Data to use Start Marker

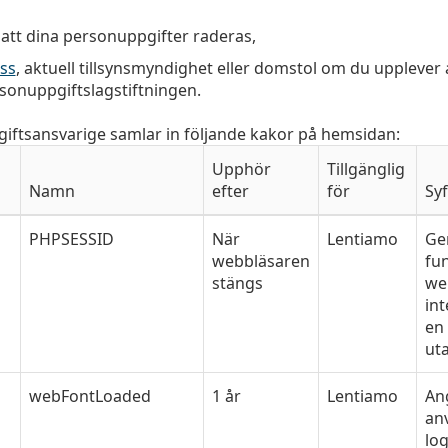
 att dina personuppgifter raderas,
ss
, aktuell tillsynsmyndighet eller domstol om du upplever a
rsonuppgiftslagstiftningen.
ftsansvarige samlar in följande kakor på hemsidan:
Upphör
Tillgänglig
Namn
efter
för
Syf
PHPSESSID
När
Lentiamo
Ge
webbläsaren
fun
stängs
we
int
en 
ut
webFontLoaded
1 år
Lentiamo
Ang
an
log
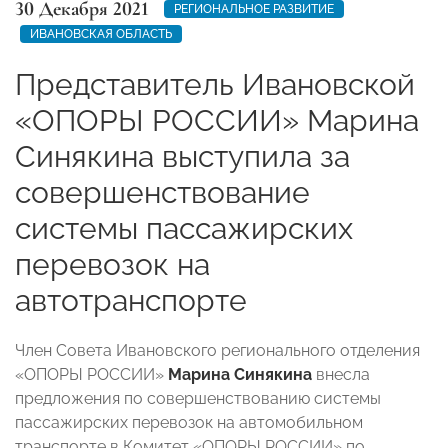
30 Декабря 2021
РЕГИОНАЛЬНОЕ РАЗВИТИЕ
ИВАНОВСКАЯ ОБЛАСТЬ
Представитель Ивановской
«ОПОРЫ РОССИИ» Марина
Синякина выступила за
совершенствование
системы пассажирских
перевозок на
автотранспорте
Член Совета Ивановского регионального отделения
«ОПОРЫ РОССИИ»
Марина Синякина
внесла
предложения по совершенствованию системы
пассажирских перевозок на автомобильном
транспорте в Комитет «ОПОРЫ РОССИИ» по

Data to use End Marker

== Work request ==
In the answer, give only the lines from the top of the data above through the line with "РЕГИОНАЛЬНОЕ РАЗВИТИЕ", reproduced exactly; no picture may appear.

== Problem solution ==
 att dina personuppgifter raderas,
ss
, aktuell tillsynsmyndighet eller domstol om du upplever a
rsonuppgiftslagstiftningen.
ftsansvarige samlar in följande kakor på hemsidan:
Upphör
Tillgänglig
Namn
efter
för
Syf
PHPSESSID
När
Lentiamo
Ge
webbläsaren
fun
stängs
we
int
en 
ut
webFontLoaded
1 år
Lentiamo
Ang
an
log
30 Декабря 2021
РЕГИОНАЛЬНОЕ РАЗВИТИЕ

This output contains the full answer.